Wie das Elterngeld nur bestimmte Familien und Frauen fördert

Grundrechte-Report 2007, Seiten 137 – 141

Im Herbst 2006 haben Bundestag und Bundesrat das Gesetz zur Einführung des Elterngeldes beschlossen. Es ersetzt das bisherige Erziehungsgeld und gilt für Eltern, deren Kinder ab dem 1. Januar 2007 geboren sind. Die neue Regelung ist über alle politischen Lager hinweg nahezu einhellig als frauen- und familienpolitischer Erfolg gewertet worden. In der Tat ist zu erwarten, dass die neue Elterngeldregelung für eine ganze Reihe Frauen positive Wirkungen mit sich bringen und ihnen insbesondere einen schnelleren Wiedereinstieg in den Beruf sowie eine größere finanzielle Unabhängigkeit ermöglichen wird. Die allseitige Freude wird aber erheblich getrübt, wenn man sich vor Augen führt, dass die neue Elterngeldregelung eine deutliche soziale Schieflage enthält: Für Eltern mit niedrigem Haushaltseinkommen, Erwerbslose, Studierende und Alleinerziehende wird das Elterngeld die bestehenden geschlechtsspezifischen Rollen und die soziale Lage keineswegs verbessern, sondern verschlechtern.

#### [Material]
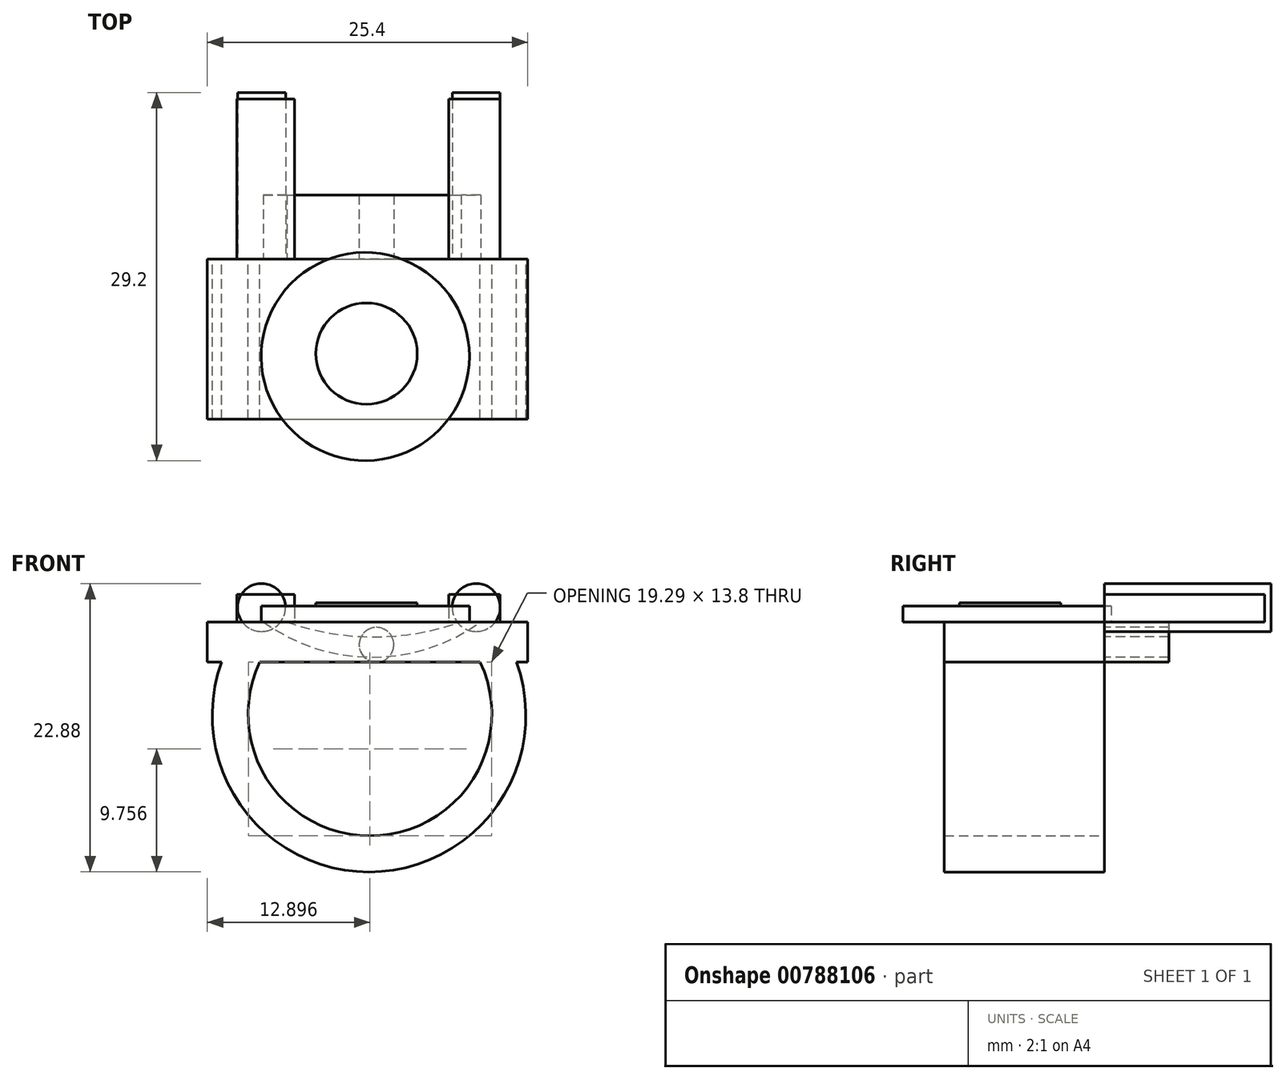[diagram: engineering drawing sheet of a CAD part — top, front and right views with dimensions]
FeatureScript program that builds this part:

#### [Aufgabenstellung]
Für welche Eltern gilt das Elterngeld laut dem Seitenauszug?

#### [Antwort zur Aufgabe]
Für Eltern, deren Kinder ab dem 1. Januar 2007 geboren sind.